[Stored dataset items]
-----
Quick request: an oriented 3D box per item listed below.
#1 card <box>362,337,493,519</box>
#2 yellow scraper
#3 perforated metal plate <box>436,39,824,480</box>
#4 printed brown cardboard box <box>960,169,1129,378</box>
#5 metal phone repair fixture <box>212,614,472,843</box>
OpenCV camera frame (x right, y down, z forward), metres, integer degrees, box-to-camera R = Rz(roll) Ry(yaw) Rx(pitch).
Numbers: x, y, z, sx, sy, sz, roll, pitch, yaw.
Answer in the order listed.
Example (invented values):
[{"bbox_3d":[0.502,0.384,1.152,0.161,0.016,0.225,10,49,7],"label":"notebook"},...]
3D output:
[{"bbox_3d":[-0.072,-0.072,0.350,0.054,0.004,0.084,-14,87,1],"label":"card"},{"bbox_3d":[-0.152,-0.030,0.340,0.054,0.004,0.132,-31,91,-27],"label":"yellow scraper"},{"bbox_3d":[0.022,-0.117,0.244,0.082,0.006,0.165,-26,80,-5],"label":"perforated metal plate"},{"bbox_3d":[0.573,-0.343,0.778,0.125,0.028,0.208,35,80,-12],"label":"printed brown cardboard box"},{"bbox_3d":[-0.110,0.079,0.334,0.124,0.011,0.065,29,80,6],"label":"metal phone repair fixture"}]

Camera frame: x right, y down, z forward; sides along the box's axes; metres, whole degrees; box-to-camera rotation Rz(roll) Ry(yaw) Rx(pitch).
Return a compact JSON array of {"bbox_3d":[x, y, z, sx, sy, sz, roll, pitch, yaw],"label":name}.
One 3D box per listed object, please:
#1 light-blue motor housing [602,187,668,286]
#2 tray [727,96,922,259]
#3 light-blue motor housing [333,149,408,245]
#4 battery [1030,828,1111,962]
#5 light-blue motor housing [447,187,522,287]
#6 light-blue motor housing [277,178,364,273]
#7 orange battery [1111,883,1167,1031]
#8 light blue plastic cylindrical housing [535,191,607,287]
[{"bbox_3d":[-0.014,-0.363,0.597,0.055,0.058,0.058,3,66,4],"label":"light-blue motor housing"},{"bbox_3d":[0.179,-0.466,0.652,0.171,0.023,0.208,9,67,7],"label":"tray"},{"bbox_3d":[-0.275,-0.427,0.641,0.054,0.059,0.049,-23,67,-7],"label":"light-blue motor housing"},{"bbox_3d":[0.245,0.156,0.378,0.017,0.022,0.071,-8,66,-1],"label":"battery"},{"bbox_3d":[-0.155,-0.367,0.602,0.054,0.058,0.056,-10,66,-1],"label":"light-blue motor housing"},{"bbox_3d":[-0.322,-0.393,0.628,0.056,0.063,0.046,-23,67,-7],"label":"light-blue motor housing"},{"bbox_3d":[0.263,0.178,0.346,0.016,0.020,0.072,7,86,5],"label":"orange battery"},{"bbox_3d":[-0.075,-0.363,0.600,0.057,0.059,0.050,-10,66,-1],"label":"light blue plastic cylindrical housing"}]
-----
» Work order
Each entry shown above must be retyped word for word.

» Task solution
Quick request: an oriented 3D box per item listed below.
#1 card <box>362,337,493,519</box>
#2 yellow scraper
#3 perforated metal plate <box>436,39,824,480</box>
#4 printed brown cardboard box <box>960,169,1129,378</box>
#5 metal phone repair fixture <box>212,614,472,843</box>
OpenCV camera frame (x right, y down, z forward), metres, integer degrees, box-to-camera R = Rz(roll) Ry(yaw) Rx(pitch).
Numbers: x, y, z, sx, sy, sz, roll, pitch, yaw.
Answer in the order listed.
Example (invented values):
[{"bbox_3d":[0.502,0.384,1.152,0.161,0.016,0.225,10,49,7],"label":"notebook"},...]
3D output:
[{"bbox_3d":[-0.072,-0.072,0.350,0.054,0.004,0.084,-14,87,1],"label":"card"},{"bbox_3d":[-0.152,-0.030,0.340,0.054,0.004,0.132,-31,91,-27],"label":"yellow scraper"},{"bbox_3d":[0.022,-0.117,0.244,0.082,0.006,0.165,-26,80,-5],"label":"perforated metal plate"},{"bbox_3d":[0.573,-0.343,0.778,0.125,0.028,0.208,35,80,-12],"label":"printed brown cardboard box"},{"bbox_3d":[-0.110,0.079,0.334,0.124,0.011,0.065,29,80,6],"label":"metal phone repair fixture"}]

Camera frame: x right, y down, z forward; sides along the box's axes; metres, whole degrees; box-to-camera rotation Rz(roll) Ry(yaw) Rx(pitch).
Return a compact JSON array of {"bbox_3d":[x, y, z, sx, sy, sz, roll, pitch, yaw],"label":name}.
One 3D box per listed object, please:
#1 light-blue motor housing [602,187,668,286]
#2 tray [727,96,922,259]
#3 light-blue motor housing [333,149,408,245]
#4 battery [1030,828,1111,962]
#5 light-blue motor housing [447,187,522,287]
#6 light-blue motor housing [277,178,364,273]
#7 orange battery [1111,883,1167,1031]
#8 light blue plastic cylindrical housing [535,191,607,287]
[{"bbox_3d":[-0.014,-0.363,0.597,0.055,0.058,0.058,3,66,4],"label":"light-blue motor housing"},{"bbox_3d":[0.179,-0.466,0.652,0.171,0.023,0.208,9,67,7],"label":"tray"},{"bbox_3d":[-0.275,-0.427,0.641,0.054,0.059,0.049,-23,67,-7],"label":"light-blue motor housing"},{"bbox_3d":[0.245,0.156,0.378,0.017,0.022,0.071,-8,66,-1],"label":"battery"},{"bbox_3d":[-0.155,-0.367,0.602,0.054,0.058,0.056,-10,66,-1],"label":"light-blue motor housing"},{"bbox_3d":[-0.322,-0.393,0.628,0.056,0.063,0.046,-23,67,-7],"label":"light-blue motor housing"},{"bbox_3d":[0.263,0.178,0.346,0.016,0.020,0.072,7,86,5],"label":"orange battery"},{"bbox_3d":[-0.075,-0.363,0.600,0.057,0.059,0.050,-10,66,-1],"label":"light blue plastic cylindrical housing"}]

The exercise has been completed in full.